Originally published on techgyo.com
To have confidence in the validity of your systematic trading algorithms, you must test them. You need to ensure the resulting calculations meet your requirements before setting them loose in the market. In this article, Daniel Calugar, a data-driven investor, takes a look at the benefits of backtesting and the critical attributes for your historical testing data.
Comparing something that is known against an unknown is a time-tested method for proving the validity of calculations. If you know the result of a past set of circumstances and then can build a mechanism that will reliably predict that result, you can have high confidence that given a similar set of events in the future, the new calculation will again be able to predict the outcome.
Testing a trading algorithm model over historical data is a low-risk and way to measure reliability and accuracy. If you have the proper data set, you can gain a measure of confidence that your strategy should outperform in the future. But be very careful, with the number crunching power of today’s personal computers it is not too difficult to find what appears to be reliable patterns in purely random data. Unless a pattern is exploiting an identifiable market edge your out of sample returns are likely to vastly underperform the historical back tested results.
A key to accurate backtesting is high-quality historical data. Accurate data will tell you how your strategy would have performed if implemented over the time period covered by the data. If the information used for backtesting is inaccurate or incomplete, the testing can be ineffective and lead to poor results in future trading.
Time and effort invested in ensuring your historical data sets are high-quality will pay big dividends. For historical data to be used with confidence for algorithm backtesting, it must have the following four attributes:
Accuracy: The GIGO principle dictates that inaccurate data will lead to misleading backtesting results. When sourcing your data, the provider’s reputation for accurate information can be invaluable. Never assume that your data is good enough. Even a slight inaccuracy can lead to recommendations that will cost you money.
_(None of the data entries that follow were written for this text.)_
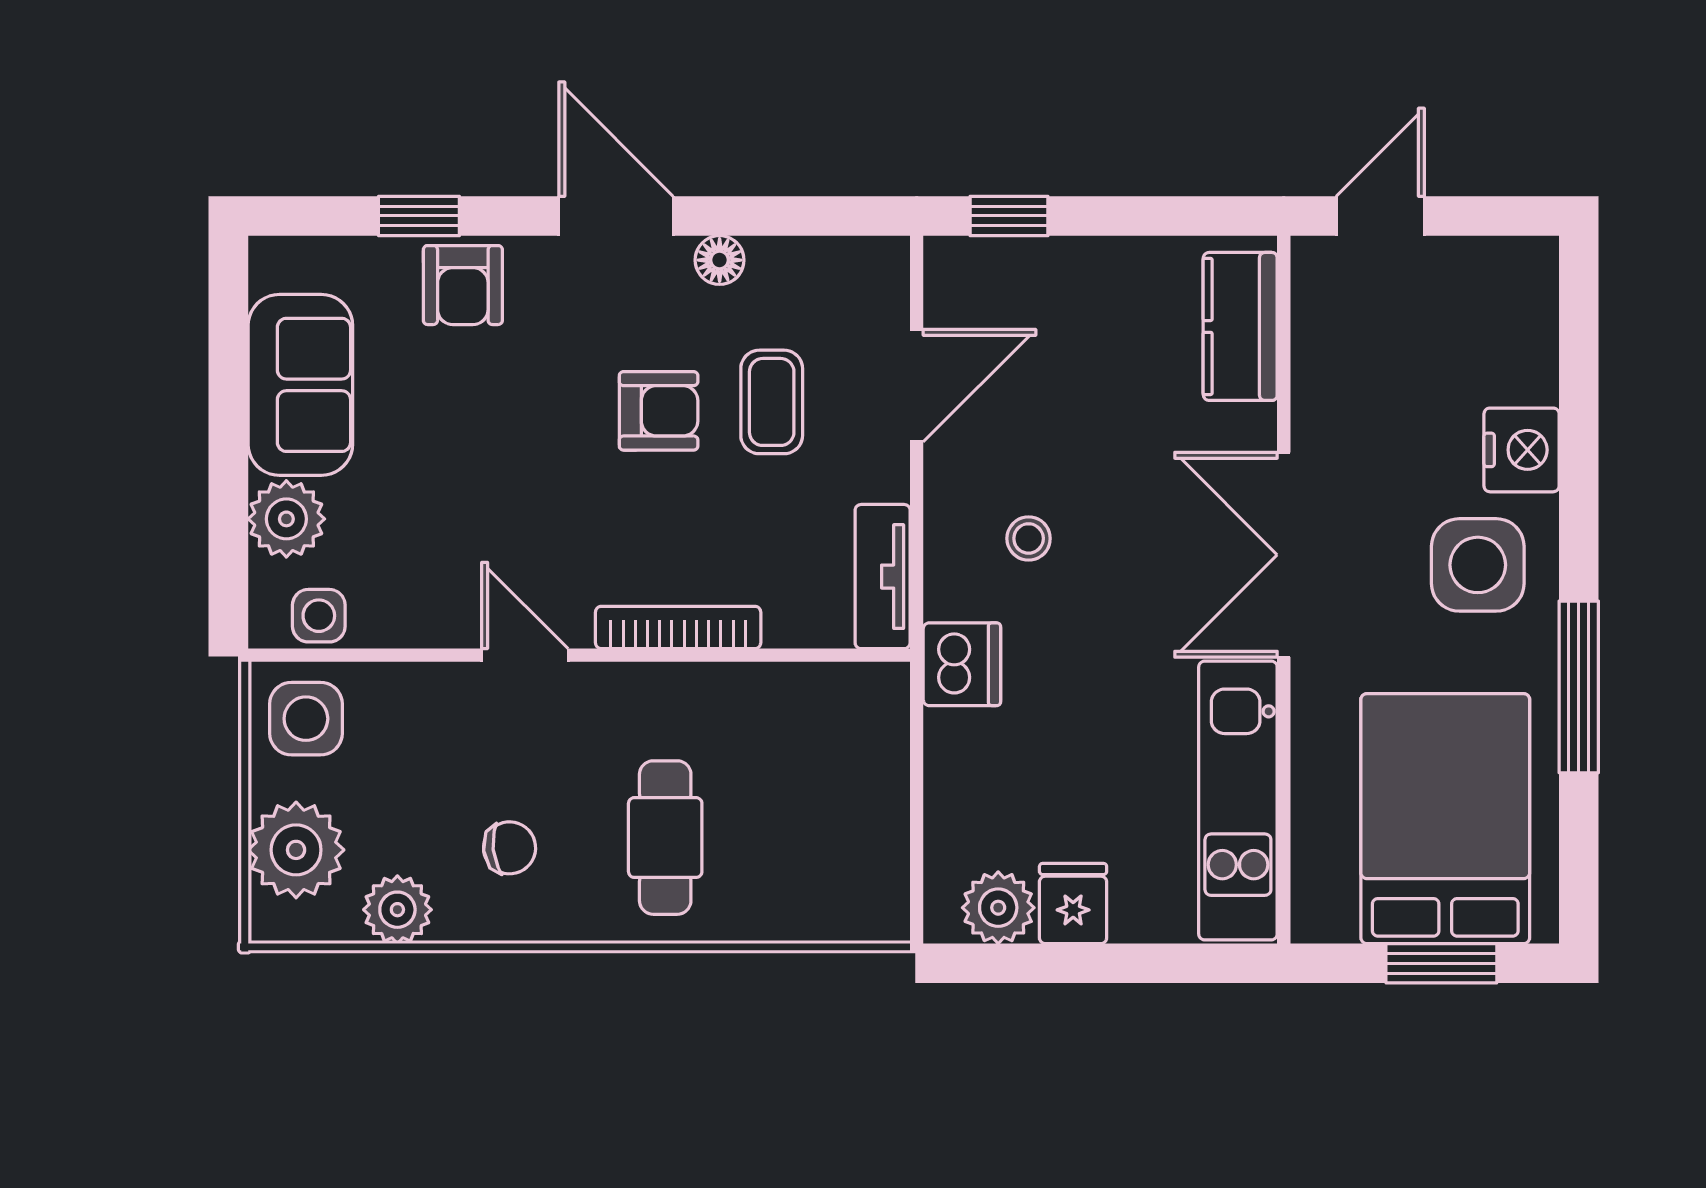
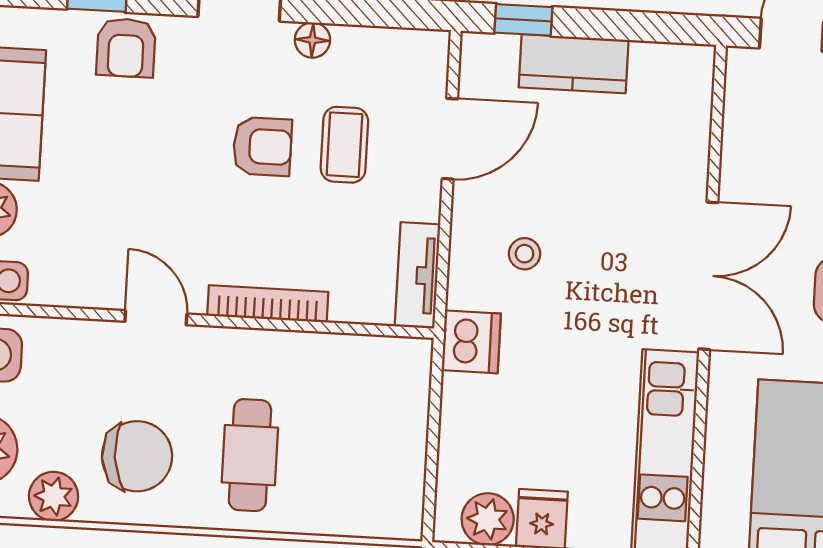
kitchen counter: (1240, 326) -> (574, 64), moved, turned -90
double door: (1284, 555) -> (708, 276), swing flipped
chair: (510, 848) -> (137, 456), width x1.87, depth x1.87

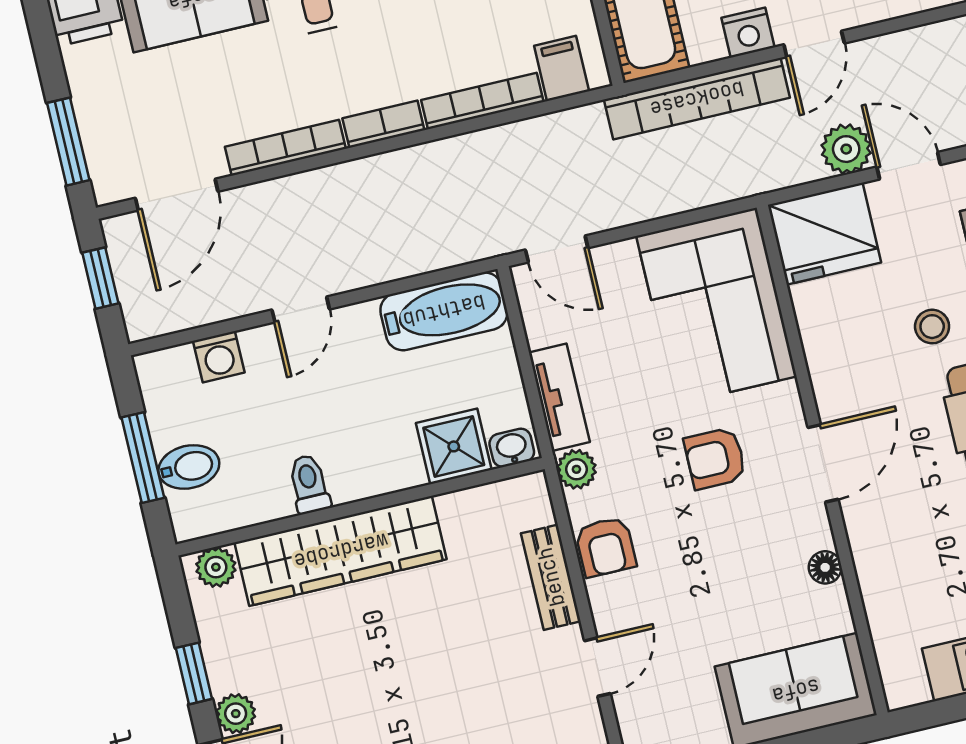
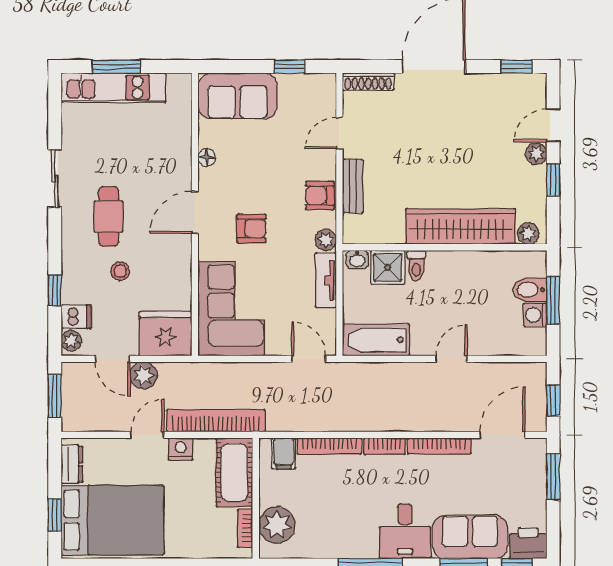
washing machine: (219, 357) -> (535, 315), moved, turned -90
toilet: (309, 484) -> (416, 266), moved
armchair: (606, 547) -> (320, 196), turned -90

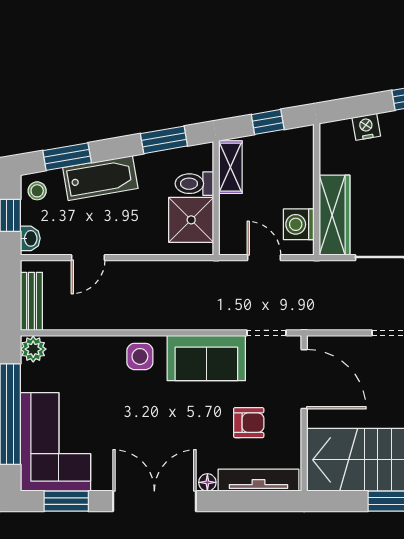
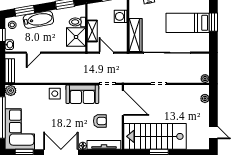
shelving: (230, 167) -> (92, 31), moved
washing machine: (299, 224) -> (121, 16), moved

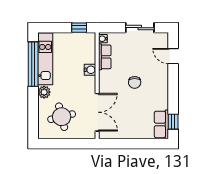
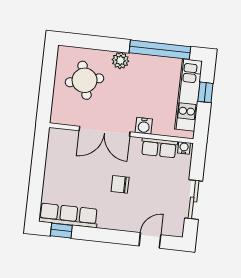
window: (79, 28) -> (205, 92), moved
kitchen unit: (45, 59) -> (189, 95), moved, turned 90
double door: (97, 112) -> (105, 131), moved
row of seats: (161, 124) -> (68, 215), width x1.48

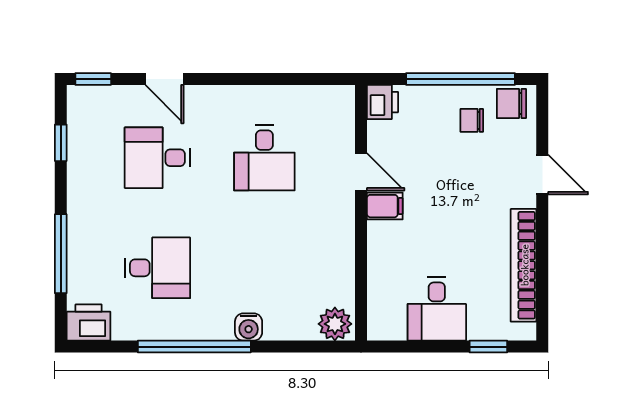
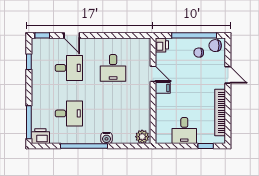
desk: (157, 158) -> (69, 68), turned 180
window: (61, 254) -> (29, 122), moved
Normalization: Data normalization eliminates anomalies that can cause the analysis of the data to be more complicated. If your data provider has added, deleted, or updated data, anomalies may have been introduced. These structural errors can cause delays in backtesting or produce unreliable results.
Comprehensive: Just as the data must be accurate to be helpful, it must also be comprehensive. Of the utmost importance when selecting historical data for testing algorithms for systematic trading models is how well every possible aspect of the data you will measure is represented in the historical data.
Compatible: Backtesting will be easier if the data source is compatible with the software you intend to use. Even if the data you acquire is accurate, normalized, and comprehensive, if it requires a conversion process to make it compatible with your testing software, you’ve added more complication and room for error. If building your own data testing program, you may have more flexibility.
Historical backtesting is the best way to gain confidence in your trading algorithms, but it is only as valuable as the data is accurate, normalized, comprehensive, and compatible. Build your systematic trading models by testing over high-quality historical data, and you will be able to rely on the results.
In addition to having high quality data, be very careful not to become “fooled by randomness”. For example, if you have a high frequency day trading model, optimize your trading strategy rules by backtesting using just even market days’ data and then test your optimized set of trading criteria on the odd market days’ data. If your strategy lacks a real market edge, the odd days’ returns will fall far short of what you expected.